L’ISIS ha rivendicato otto attacchi fra il 2016 e il 2019 sul resto del territorio della Federazione, mentre miliziani di nazionalità russa sono apparsi più volte nelle cellule di soldati del Califfato in altri paesi. Nell’estate del 2022 l’Isis ha colpito l’ambasciata russa di Kabul.

Alla deflagrazione della guerra russo-ucraina Daesh ha esultato per il carattere fratricida del conflitto, cristiani che si ammazzano fra loro. Anche in tempi recenti, con modalità più che discrete, l’antiterrorismo di Mosca è stato impegnato a sgominare cellule jihadiste. Allargando il campo, la Russia si è trovata e si trova ad affrontare Daesh in diversi quadranti in cui i jihadisti stanno riorganizzandosi, mentre la Provincia di Khorasan dello Stato Islamico ha recentemente colpito il suo alleato iraniano, con una strage fin sulla tomba del generale Suleimani. Teheran ha puntato il dito contro Israele, salvo poi correggere parzialmente il tiro.

È in atto un tentativo di gestire politicamente il pesante bilancio dell’attacco del Crocus City Hall, e lo smacco subito dall’apparato di sicurezza del regime (intervenuto in evidente ritardo senza che nessuno possa denunciarlo) trasferendolo sul conto del nemico preferito: ‘i nazisti ucraini’.

La destabilizzazione della verità è del resto un’attività su cui insistono le dottrine sovraniste della ‘democrazia gestita’, sin dalle prime formulazioni del grande burattinaio del primo Putin, poi profeta del Donbas separatista: quel Vladislav Sokurov che si distingueva fra gli oprichniki, il cerchio di cani da guardia dell’autocrate del Cremlino, ma che potremmo anche chiamare Aslambek Dudaev, secondo la verità alternativa di una sua nascita in Cecenia.

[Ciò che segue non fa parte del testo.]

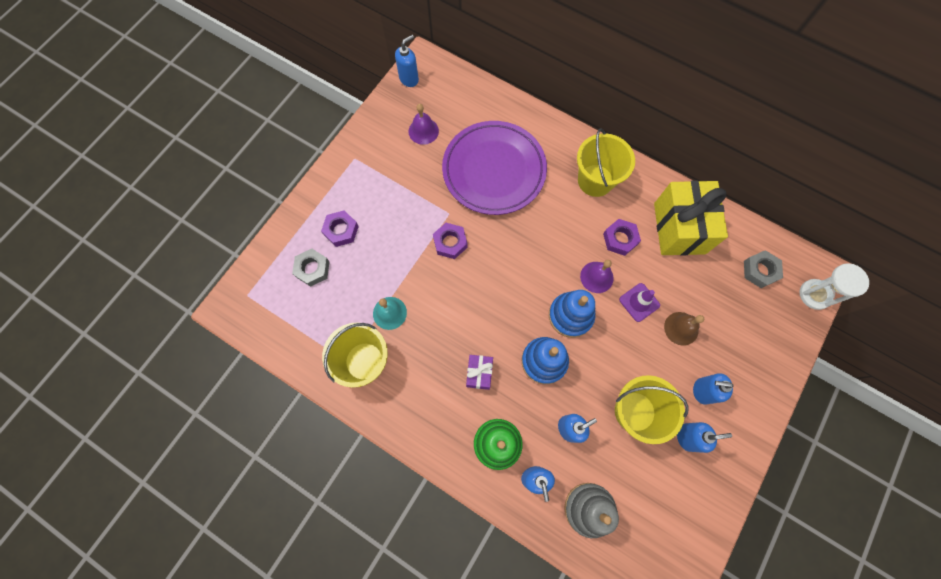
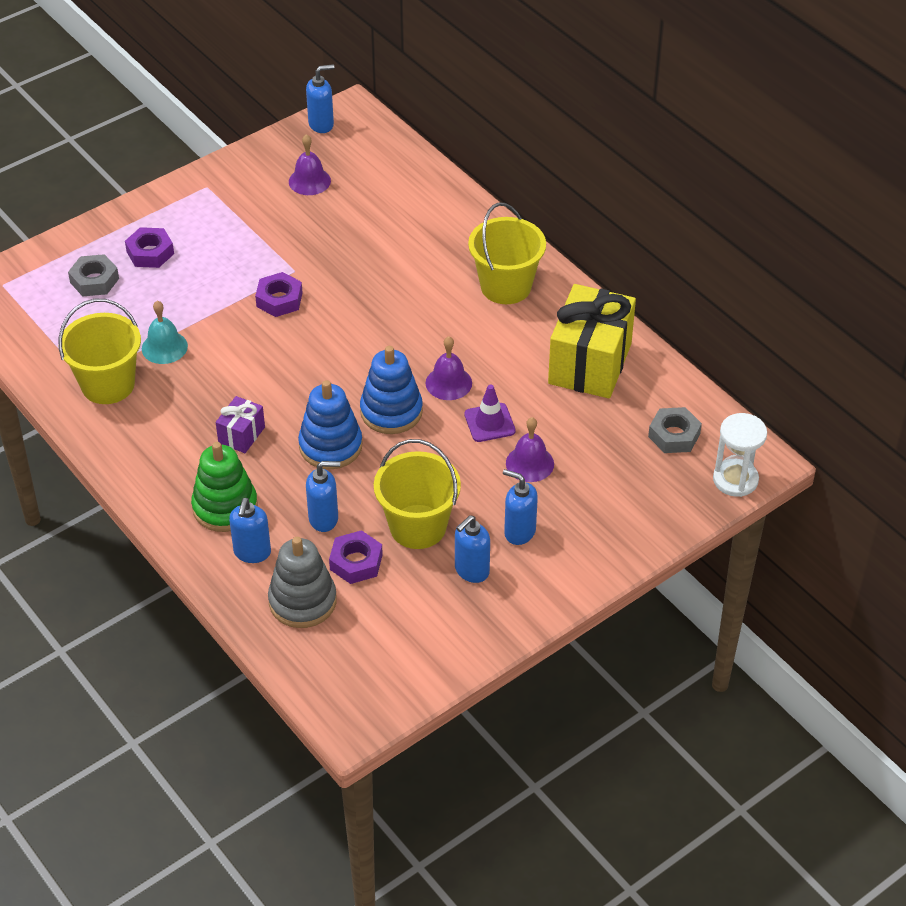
camera: 20 degrees right, 25 degrees down
purple plate [442,121,547,215] -> none
purple nut [603,219,641,256] -> purple nut moved to [329,530,383,584]
brown bell [664,312,704,346] -> purple bell [506,417,554,482]
blue soap dispenser [677,422,732,453] -> blue soap dispenser turned 120 degrees clockwise [455,515,490,583]

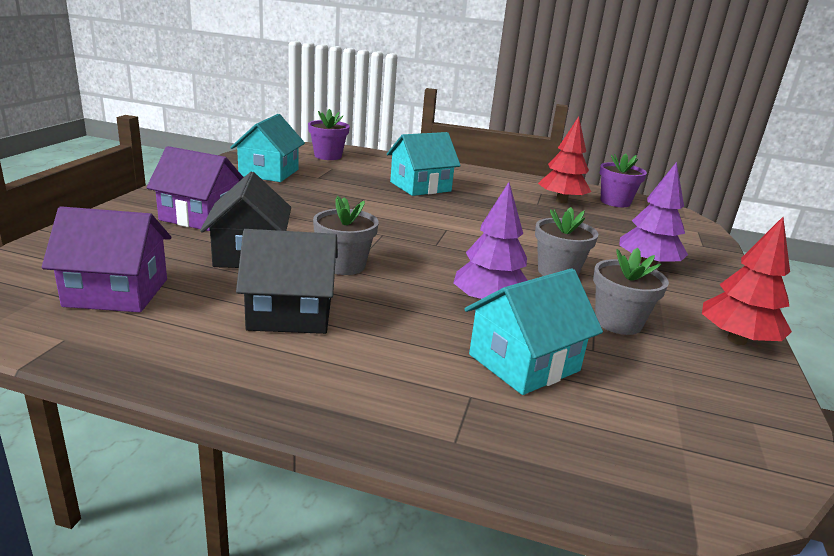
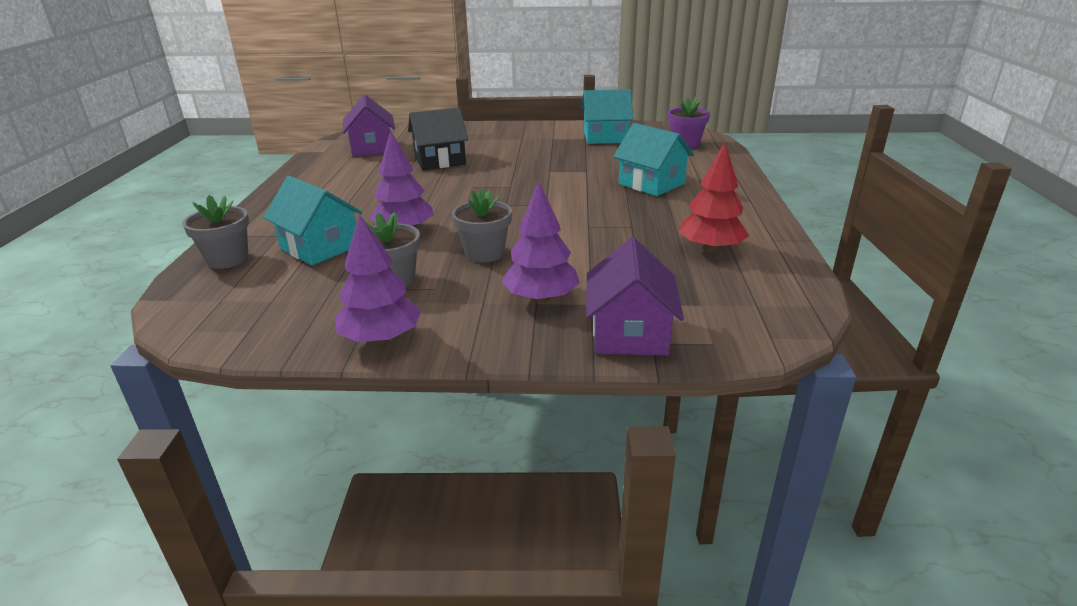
camera: 80 degrees right, 5 degrees up
purple house [147,146,244,231] -> purple house moved to [586,238,684,356]
black house [236,229,338,334] -> none
grey flower pot [313,196,379,275] -> grey flower pot moved to [182,195,249,269]
purple flower pot [600,154,647,207] -> none
red tree [702,217,792,345] -> purple tree [335,214,421,344]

Fatto sta che la questione ‘estremisti jihadisti’ bolliva in pentola da un po’. Il 7 marzo scorso Washington aveva lanciato l’allarme pubblicamente, invitando i propri cittadini a non recarsi in luoghi affollati quali le sale da concerto della regione di Mosca.

Una condivisione pubblica che suona come un modo per mettere le mani avanti rispetto a qualcosa che è stato captato dall’intelligence ma su cui non si ha controllo. Per parte sua, rivolgendosi martedì ai vertici dei servizi di intelligence (Fsb), Putin aveva replicato sdegnosamente, rigettando il ‘ricatto’ e il ‘tentativo di intimidire e destabilizzare’. Significativamente si era riferito a come ‘il regime neo-nazista di Kiev’ con sostegno e istruzioni occidentali, avrebbe adottato ‘metodi terroristici’, colpendo le infrastrutture, inclusi gli ‘spazi pubblici’.

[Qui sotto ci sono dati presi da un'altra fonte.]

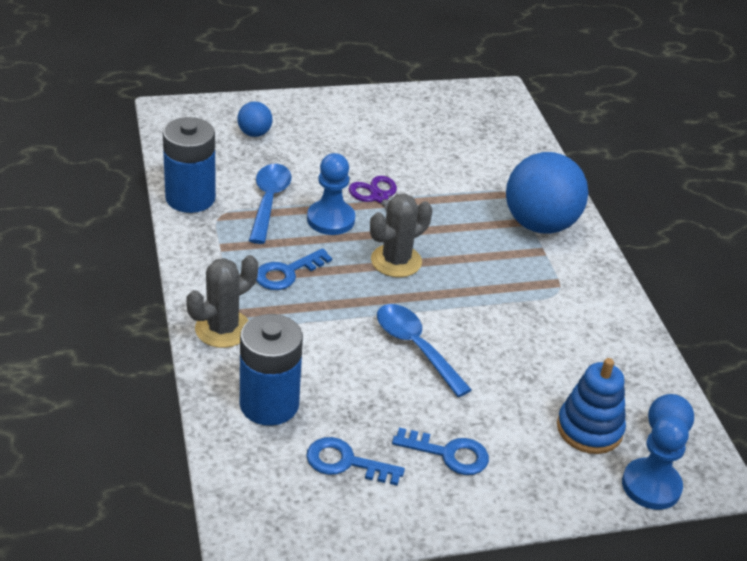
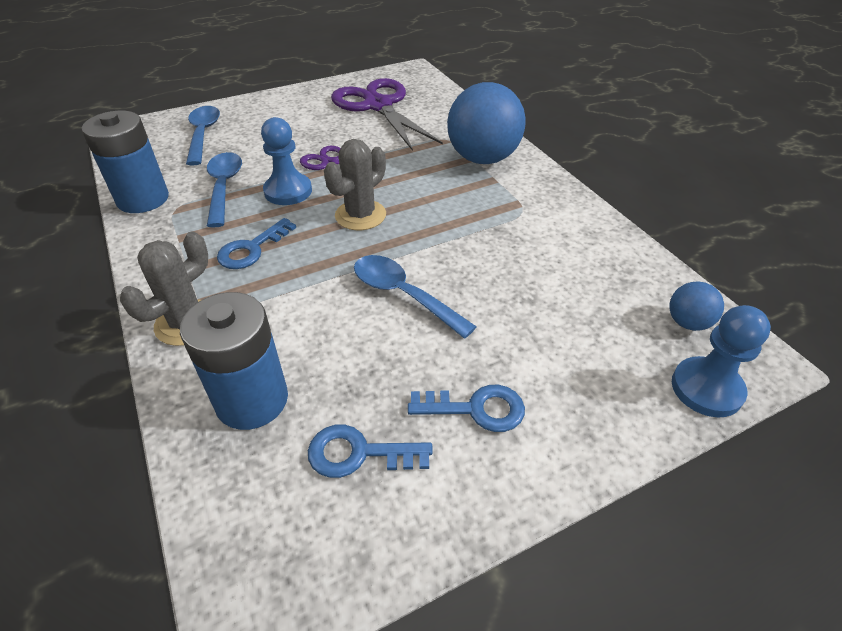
camera: 10 degrees left, 5 degrees up
blue ball [237,102,272,137] -> blue spoon [186,106,220,166]
blue stacking toy [557,358,626,454] -> none
none -> purple scissors [331,78,443,151]

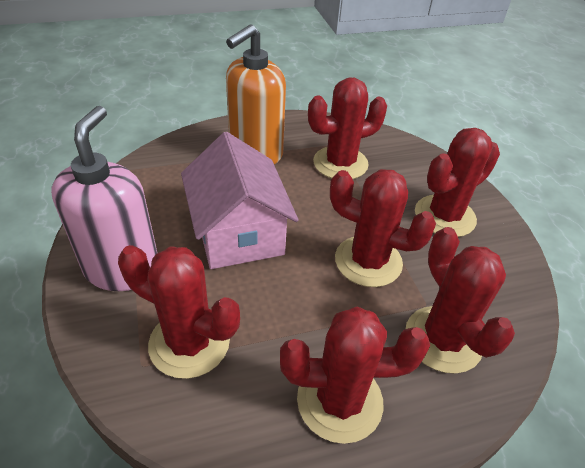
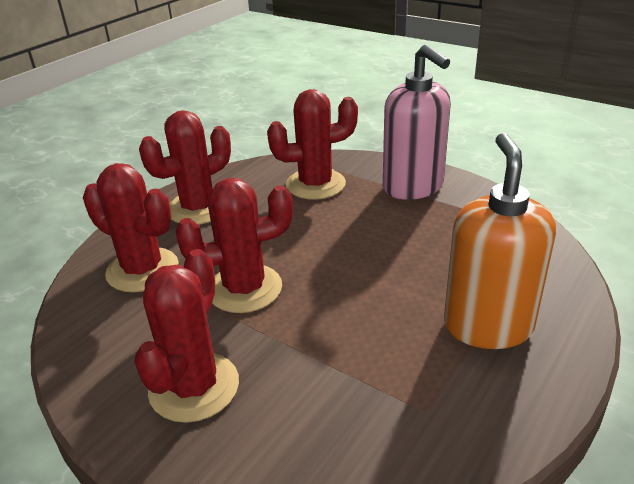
camera: 145 degrees right, 10 degrees down
pink house [181,132,298,269] -> none
red cactus [308,77,387,179] -> none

Aspettiamoci dunque una nuova ondata di commenti sulla falsariga di ‘l’Isis è un’operazione della Cia’: una campagna ormai più che decennale, nata quando, mentre i combattenti curdi, appoggiati dalla coalizione a guida statunitense, combattevano Daesh in Siria, la Russia offriva le proprie bombe ad Assad, il quale colpiva i civili ma risparmiava le basi dell’Isis, il nemico perfetto nel cinico calcolo di distruzione dell’insorgenza anti-regime.

E’ un dato di fatto che lo Daesh stia rilanciando la propria iniziativa, dal Sahel alle Filippine, passando per l’attacco portato venerdì al cuore dell’Emirato afghano (più di cinquanta vittime a Kandahar, dove i talebani si assiepavano per ritirare il salario). Segnali più o meno diretti del crescente attivismo si registrano anche in Iraq e Siria, dove le forze curde, che hanno il controllo su larga parte dei prigionieri fedeli al Califfato, sono sempre più sotto il fuoco della Turchia.

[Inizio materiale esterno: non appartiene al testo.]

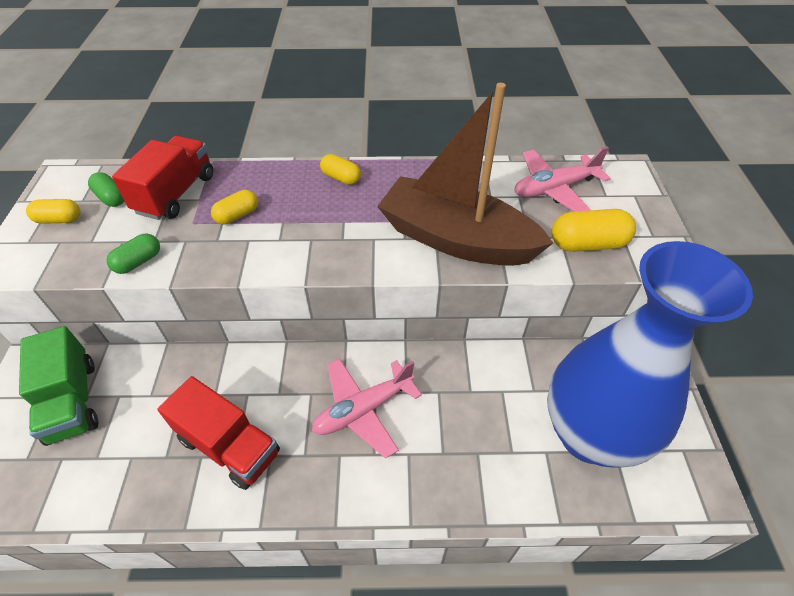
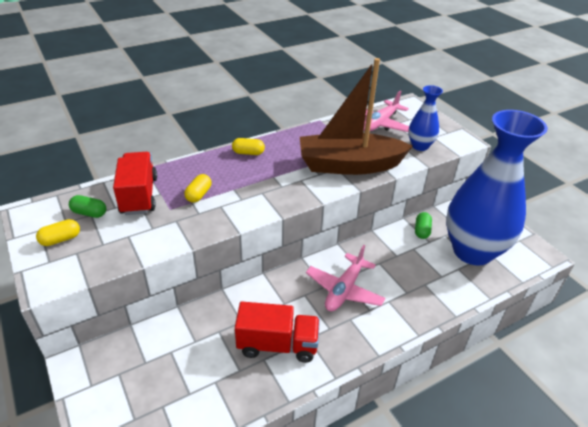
camera: 30 degrees left, 10 degrees down
green truck [19,326,98,446] -> none
green capsule [106,234,160,274] -> green capsule moved to [415,212,432,239]
yellow capsule [552,209,636,252] -> blue vase [408,85,443,151]

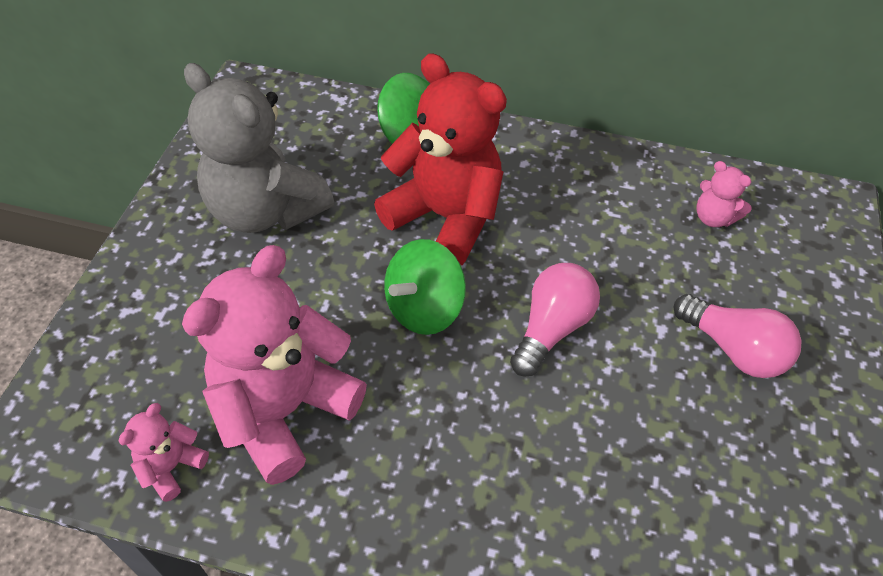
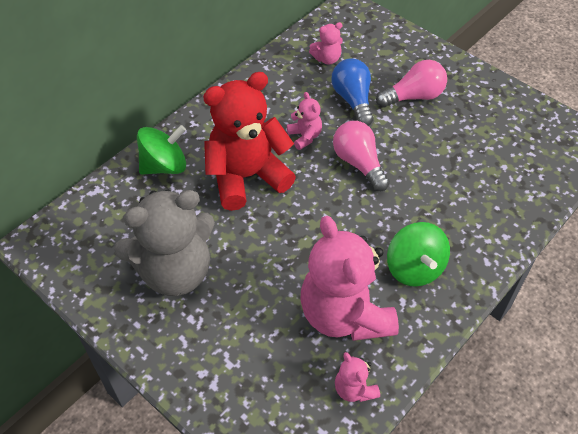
camera: 60 degrees left, 0 degrees up
green spinning top [384,239,466,335] -> green spinning top moved to [387,222,450,287]
none -> pink teddy bear [287,92,322,150]
none -> blue light bulb [331,58,373,126]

Questo tentativo di recuperare centralità e protagonismo globale, ingaggiando combattimento anche con la galassia qaidista, è in fase di dispiegamento, cerca di reclutare cavalcando le contraddizioni apertesi nel mondo islamico con l’azione sconsiderata di Israele a Gaza, e ha implicazioni difficili da prevedere. Riconoscere l’apertura di un fronte jihadista, per una Russia aggrappata al mito della forza dell’autocrate, ha un costo notevole, soprattutto rispetto all’imperativo strategico di produrre il massimo sforzo per oliare la macchina da guerra all’offensiva in Ucraina.

Consenso ed efficienza nei regimi autoritari sono spesso incognite. In un romanzo sull’amoralità del potere pubblicato sotto pseudonimo, il burattinaio Surkov descriveva la guerra non lineare del futuro, dove lo scopo non è vincere contro il nemico, ma gestire il processo bellico per destabilizzare la percezione pubblica, “confondendo le piste, oscurando la verità”.